Franciszek dziękuje współpracownikom tworzącym Dom Świętej Marty
Podczas porannej Eucharystii w Domu Świętej Marty papież podziękował szczególnie jednej z jego pracownic – Patrizii, która po czterdziestu latach przechodzi na emeryturę. Ojciec Święty zachęcił, by pamiętać o osobach towarzyszących nam na drogach życia, z którymi łącząc nas więzi niemal rodzinne, aby im dziękować a także prosić o przebaczenie.
Franciszek zaznaczył, że człowiek został stworzony przez Boga jako istota społeczna, jako lud a nie zamknięci w sobie egoiści. W naszej drodze towarzyszą nam sąsiedzi, przyjaciele, koledzy z pracy, z biura. „Nie chce byśmy byli egoistami – egoizm jest grzechem” – stwierdził papież.
Ojciec Święty przypomniał różne osoby, które pracowały w Domu Świętej Marty, zarówno te, które przeszły na emeryturę, jak i te, które zmarły, wymieniając je po imieniu.
„Warto, byśmy dzisiaj wszyscy pomyśleli o ludziach, którzy towarzyszyli nam w drodze życia, jako wyraz wdzięczności, a także jako gest wdzięczności Bogu.

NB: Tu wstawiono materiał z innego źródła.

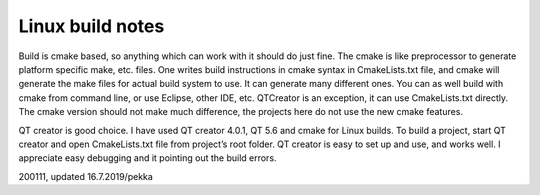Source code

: Linux build notes
===================
Build is cmake based, so anything which can work with it should do just fine. The cmake is like preprocessor
to generate platform specific make, etc. files. One writes build instructions in cmake syntax in CmakeLists.txt
file, and cmake will generate the make files for actual build system to use. It can generate many different ones.
You can as well build with cmake from command line, or use Eclipse, other IDE, etc. QTCreator is an exception,
it can use CmakeLists.txt directly. The cmake version should not make much difference, the projects here do not
use the new cmake features.

QT creator is good choice. I have used QT creator 4.0.1, QT  5.6 and cmake for Linux builds. To build a project,
start QT creator and open CmakeLists.txt file from project’s root folder. QT creator is easy to set up and use,
and works well. I appreciate easy debugging and it pointing out the build errors.


200111, updated 16.7.2019/pekka
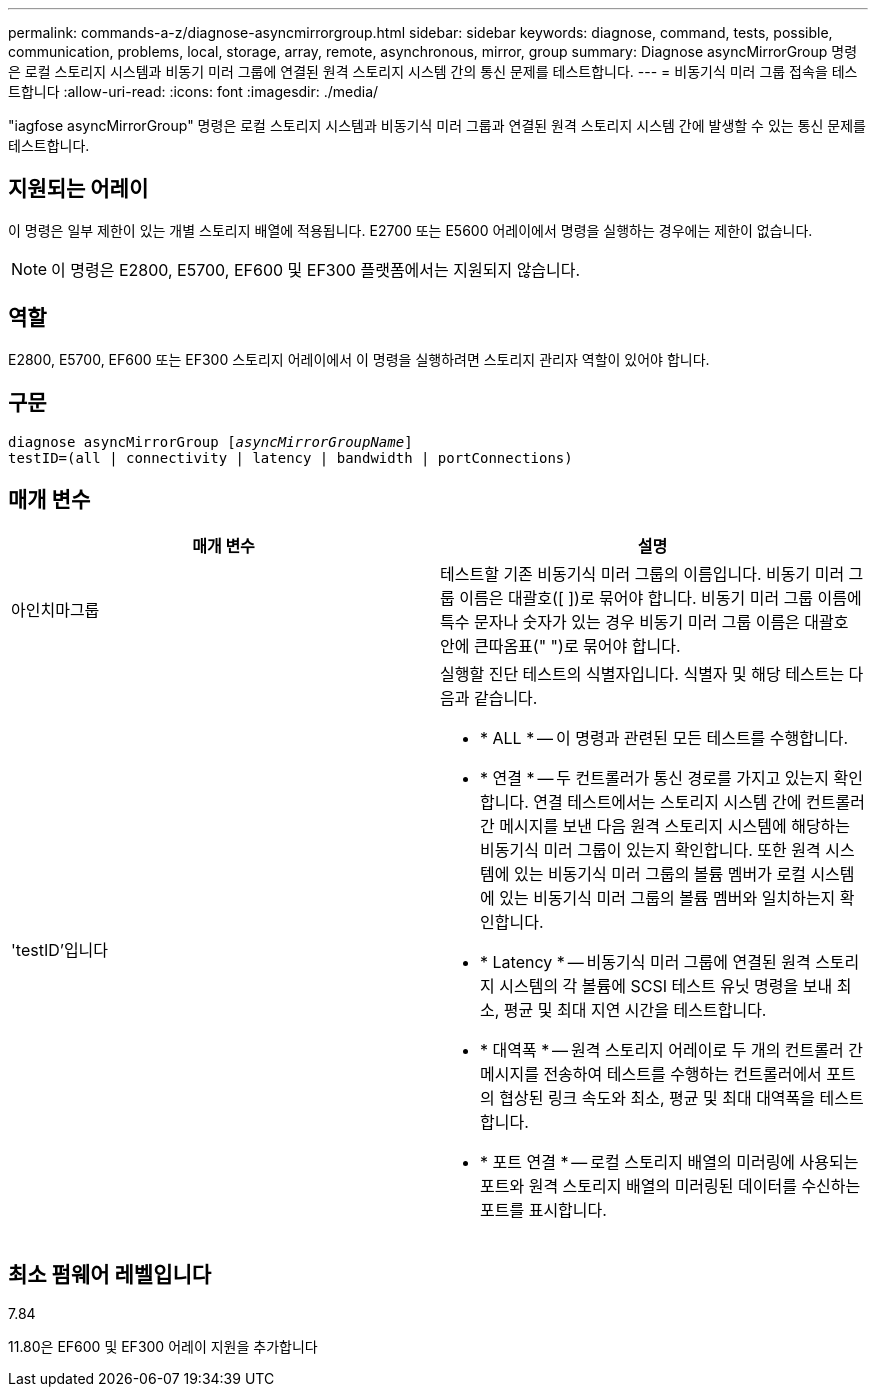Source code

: ---
permalink: commands-a-z/diagnose-asyncmirrorgroup.html 
sidebar: sidebar 
keywords: diagnose, command, tests, possible, communication, problems, local, storage, array, remote, asynchronous, mirror, group 
summary: Diagnose asyncMirrorGroup 명령은 로컬 스토리지 시스템과 비동기 미러 그룹에 연결된 원격 스토리지 시스템 간의 통신 문제를 테스트합니다. 
---
= 비동기식 미러 그룹 접속을 테스트합니다
:allow-uri-read: 
:icons: font
:imagesdir: ./media/


[role="lead"]
"iagfose asyncMirrorGroup" 명령은 로컬 스토리지 시스템과 비동기식 미러 그룹과 연결된 원격 스토리지 시스템 간에 발생할 수 있는 통신 문제를 테스트합니다.



== 지원되는 어레이

이 명령은 일부 제한이 있는 개별 스토리지 배열에 적용됩니다. E2700 또는 E5600 어레이에서 명령을 실행하는 경우에는 제한이 없습니다.

[NOTE]
====
이 명령은 E2800, E5700, EF600 및 EF300 플랫폼에서는 지원되지 않습니다.

====


== 역할

E2800, E5700, EF600 또는 EF300 스토리지 어레이에서 이 명령을 실행하려면 스토리지 관리자 역할이 있어야 합니다.



== 구문

[listing, subs="+macros"]
----
pass:quotes[diagnose asyncMirrorGroup [_asyncMirrorGroupName_]]
testID=(all | connectivity | latency | bandwidth | portConnections)
----


== 매개 변수

[cols="2*"]
|===
| 매개 변수 | 설명 


 a| 
아인치마그룹
 a| 
테스트할 기존 비동기식 미러 그룹의 이름입니다. 비동기 미러 그룹 이름은 대괄호([ ])로 묶어야 합니다. 비동기 미러 그룹 이름에 특수 문자나 숫자가 있는 경우 비동기 미러 그룹 이름은 대괄호 안에 큰따옴표(" ")로 묶어야 합니다.



 a| 
'testID'입니다
 a| 
실행할 진단 테스트의 식별자입니다. 식별자 및 해당 테스트는 다음과 같습니다.

* * ALL * -- 이 명령과 관련된 모든 테스트를 수행합니다.
* * 연결 * -- 두 컨트롤러가 통신 경로를 가지고 있는지 확인합니다. 연결 테스트에서는 스토리지 시스템 간에 컨트롤러 간 메시지를 보낸 다음 원격 스토리지 시스템에 해당하는 비동기식 미러 그룹이 있는지 확인합니다. 또한 원격 시스템에 있는 비동기식 미러 그룹의 볼륨 멤버가 로컬 시스템에 있는 비동기식 미러 그룹의 볼륨 멤버와 일치하는지 확인합니다.
* * Latency * -- 비동기식 미러 그룹에 연결된 원격 스토리지 시스템의 각 볼륨에 SCSI 테스트 유닛 명령을 보내 최소, 평균 및 최대 지연 시간을 테스트합니다.
* * 대역폭 * -- 원격 스토리지 어레이로 두 개의 컨트롤러 간 메시지를 전송하여 테스트를 수행하는 컨트롤러에서 포트의 협상된 링크 속도와 최소, 평균 및 최대 대역폭을 테스트합니다.
* * 포트 연결 * -- 로컬 스토리지 배열의 미러링에 사용되는 포트와 원격 스토리지 배열의 미러링된 데이터를 수신하는 포트를 표시합니다.


|===


== 최소 펌웨어 레벨입니다

7.84

11.80은 EF600 및 EF300 어레이 지원을 추가합니다
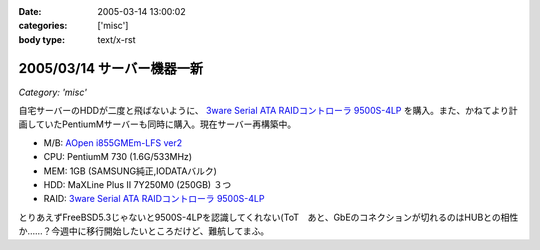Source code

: :date: 2005-03-14 13:00:02
:categories: ['misc']
:body type: text/x-rst

===========================
2005/03/14 サーバー機器一新
===========================

*Category: 'misc'*

自宅サーバーのHDDが二度と飛ばないように、 `3ware Serial ATA RAIDコントローラ  9500S-4LP`_ を購入。また、かねてより計画していたPentiumMサーバーも同時に購入。現在サーバー再構築中。

- M/B: `AOpen i855GMEm-LFS ver2`_
- CPU: PentiumM 730 (1.6G/533MHz)
- MEM: 1GB (SAMSUNG純正,IODATAバルク)
- HDD: MaXLine Plus II 7Y250M0 (250GB) ３つ
- RAID: `3ware Serial ATA RAIDコントローラ  9500S-4LP`_

とりあえずFreeBSD5.3じゃないと9500S-4LPを認識してくれない(ToT　あと、GbEのコネクションが切れるのはHUBとの相性か……？今週中に移行開始したいところだけど、難航してまふ。

.. _`3ware Serial ATA RAIDコントローラ  9500S-4LP`: http://www.ask-corp.co.jp/3ware/3w9500s-4lp.htm
.. _`AOpen i855GMEm-LFS ver2`: http://aopen.jp/products/mb/i855gmemlfs.html



.. :extend type: text/plain
.. :extend:
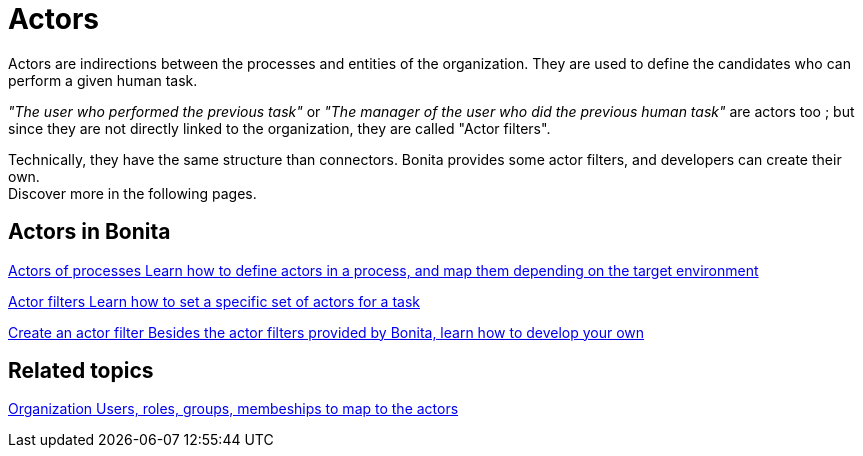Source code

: = Actors 
:description: Actors are indirections between the processes and entities of the organization. They are used to define the candidates who can perform a given human task.

Actors are indirections between the processes and entities of the organization. They are used to define the candidates who can perform a given human task. +

_"The user who performed the previous task"_ or _"The manager of the user who did the previous human task"_ are actors too ; but since they are not directly linked to the organization, they are called "Actor filters". +

Technically, they have the same structure than connectors. Bonita provides some actor filters, and developers can create their own. +
Discover more in the following pages.

[.card-section]
== Actors in Bonita

[.card.card-index]
--
xref:actors.adoc[[.card-title]#Actors of processes# [.card-body.card-content-overflow]#pass:q[Learn how to define actors in a process, and map them depending on the target environment]#]
--

[.card.card-index]
--
xref:actor-filtering.adoc[[.card-title]#Actor filters# [.card-body.card-content-overflow]#pass:q[Learn how to set a specific set of actors for a task]#]
--

[.card.card-index]
--
xref:actor-filter-archetype.adoc[[.card-title]#Create an actor filter# [.card-body.card-content-overflow]#pass:q[Besides the actor filters provided by Bonita, learn how to develop your own]#]
--

[.card-section]
== Related topics

[.card.card-index]
--
xref:organization-overview.adoc[[.card-title]#Organization# [.card-body.card-content-overflow]#pass:q[Users, roles, groups, membeships to map to the actors]#]
--
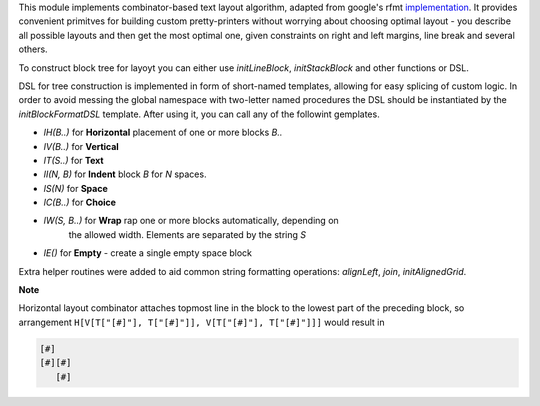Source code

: This module implements combinator-based text layout algorithm, adapted from
google's rfmt `implementation <https://github.com/google/rfmt>`_. It
provides convenient primitves for building custom pretty-printers without
worrying about choosing optimal layout - you describe all possible layouts
and then get the most optimal one, given constraints on right and left
margins, line break and several others.

To construct block tree for layoyt you can either use `initLineBlock`,
`initStackBlock` and other functions or DSL.

DSL for tree construction is implemented in form of short-named templates,
allowing for easy splicing of custom logic. In order to avoid messing the
global namespace with two-letter named procedures the DSL should be
instantiated by the `initBlockFormatDSL` template. After using it, you can
call any of the followint gemplates.

- `lH(B..)` for **Horizontal** placement of one or more blocks `B..`
- `lV(B..)` for **Vertical**
- `lT(S..)` for **Text**
- `lI(N, B)` for **Indent** block `B` for `N` spaces.
- `lS(N)` for **Space**
- `lC(B..)` for **Choice**
- `lW(S, B..)` for **Wrap** rap one or more blocks automatically, depending on
   the allowed width. Elements are separated by the string `S`
- `lE()` for **Empty** - create a single empty space block

Extra helper routines were added to aid common string formatting
operations: `alignLeft`, `join`, `initAlignedGrid`.

**Note**

Horizontal layout combinator attaches topmost line in the block to the
lowest part of the preceding block, so arrangement ``H[V[T["[#]"],
T["[#]"]], V[T["[#]"], T["[#]"]]]`` would result in

.. code-block ::

  [#]
  [#][#]
     [#]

Dziękujemy Ci, Panie, że nie zostawiłeś nas samych. To prawda, że zawsze są problemy, a tam, gdzie są ludzie, są plotki. Nawet tutaj. Modlimy się i plotkujemy, jedno i drugie. A także czasami grzeszy się przeciwko miłości” – powiedział papież.
Franciszek zauważył, że w rodzinie ma miejsce grzech, traci się cierpliwość, a następnie przeprasza. Podziękował za cierpliwość towarzyszących mu osób i prosił o wybaczenie braków.
„Dzisiaj jest dzień, aby podziękować i przeprosić, z serca, każdego z nas, osoby, które nam towarzyszą w życiu, we fragmencie życia, przez całe życie... I chciałbym skorzystać z tego pożegnania Patrizii, aby wraz z wami uczynić ten akt pamięci, podziękowania, a także przeprosić osoby, które nam towarzyszą. Niech każdy z nas uczyni to wobec osób, które zwykle mu towarzyszą. A tym, którzy pracują tutaj w domu, wielkie podziękowanie. I tobie, Patrizio, która rozpoczynasz drugą część życia, kolejne 40 lat!” – powiedział papież na zakończenie swej homilii.